In its games against TLO and MaNa, AlphaStar had an average APM of around 280, significantly lower than the professional players, although its actions may be more precise. This lower APM is, in part, because AlphaStar starts its training using replays and thus mimics the way humans play the game. Additionally, AlphaStar reacts with a delay between observation and action of 350ms on average.
THE DISTRIBUTION OF ALPHASTAR’S APMS IN ITS MATCHES AGAINST MANA AND TLO AND THE TOTAL DELAY BETWEEN OBSERVATIONS AND ACTIONS. CLARIFICATION (29/01/19): TLO’S APM APPEARS HIGHER THAN BOTH ALPHASTAR AND MANA BECAUSE OF HIS USE OF RAPID-FIRE HOT-KEYS AND USE OF THE “REMOVE AND ADD TO CONTROL GROUP” KEY BINDINGS. ALSO NOTE THAT ALPHASTAR'S EFFECTIVE APM BURSTS ARE SOMETIMES HIGHER THAN BOTH PLAYERS.
During the matches against TLO and MaNa, AlphaStar interacted with the StarCraft game engine directly via its raw interface, meaning that it could observe the attributes of its own and its opponent’s visible units on the map directly, without having to move the camera - effectively playing with a zoomed out view of the game. In contrast, human players must explicitly manage an "economy of attention" to decide where to focus the camera. However, anaysis of AlphaStar’s games suggests that it manages an implicit focus of attention. On average, agents “switched context” about 30 times per minute, similar to MaNa or TLO.
Additionally, and subsequent to the matches, we developed a second version of AlphaStar. Like human players, this version of AlphaStar chooses when and where to move the camera, its perception is restricted to on-screen information, and action locations are restricted to its viewable region.

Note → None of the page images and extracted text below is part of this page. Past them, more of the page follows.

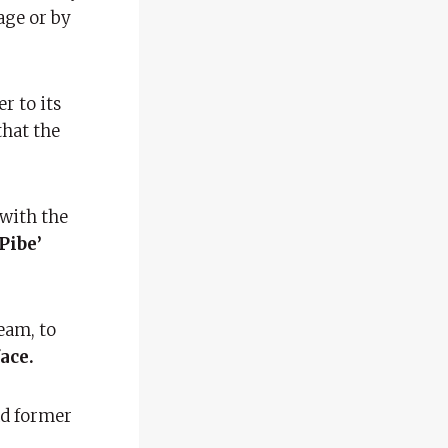
age or by
r to its
that the
 with the
Pibe’
eam, to
ace.
ad former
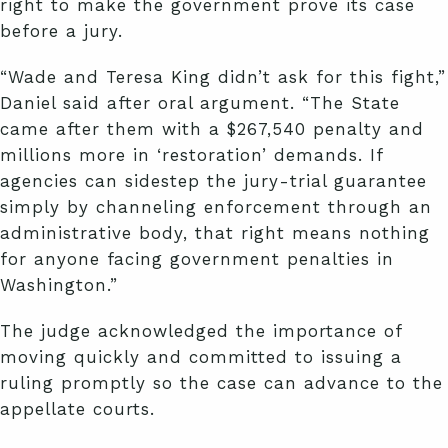
right to make the government prove its case
before a jury.
“Wade and Teresa King didn’t ask for this fight,”
Daniel said after oral argument. “The State
came after them with a $267,540 penalty and
millions more in ‘restoration’ demands. If
agencies can sidestep the jury-trial guarantee
simply by channeling enforcement through an
administrative body, that right means nothing
for anyone facing government penalties in
Washington.”
The judge acknowledged the importance of
moving quickly and committed to issuing a
ruling promptly so the case can advance to the
appellate courts.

PERFORMANCE OF ALPHASTAR USING THE RAW INTERFACE AND THE CAMERA INTERFACE, SHOWING THE NEWLY TRAINED CAMERA AGENT RAPIDLY CATCHING UP WITH AND ALMOST EQUALLING THE PERFORMANCE OF THE AGENT USING THE RAW INTERFACE.

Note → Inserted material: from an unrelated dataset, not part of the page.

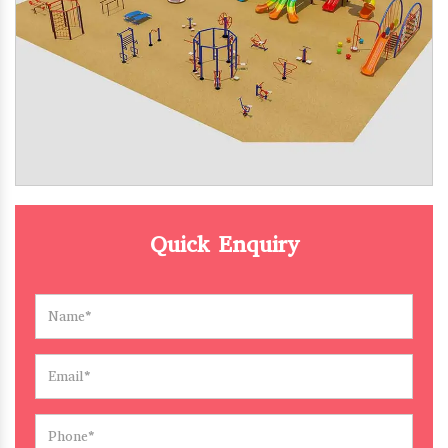
Quick Enquiry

We trained two new agents, one using the raw interface and one that must learn to control the camera, against the AlphaStar league. Each agent was initially trained by supervised learning from human data followed by the reinforcement learning procedure outlined above. The version of AlphaStar using the camera interface was almost as strong as the raw interface, exceeding 7000 MMR on our internal leaderboard. In an exhibition match, MaNa defeated a prototype version of AlphaStar using the camera interface, that was trained for just 7 days. We hope to evaluate a fully trained instance of the camera interface in the near future.
These results suggest that AlphaStar’s success against MaNa and TLO was in fact due to superior macro and micro-strategic decision-making, rather than superior click-rate, faster reaction times, or the raw interface.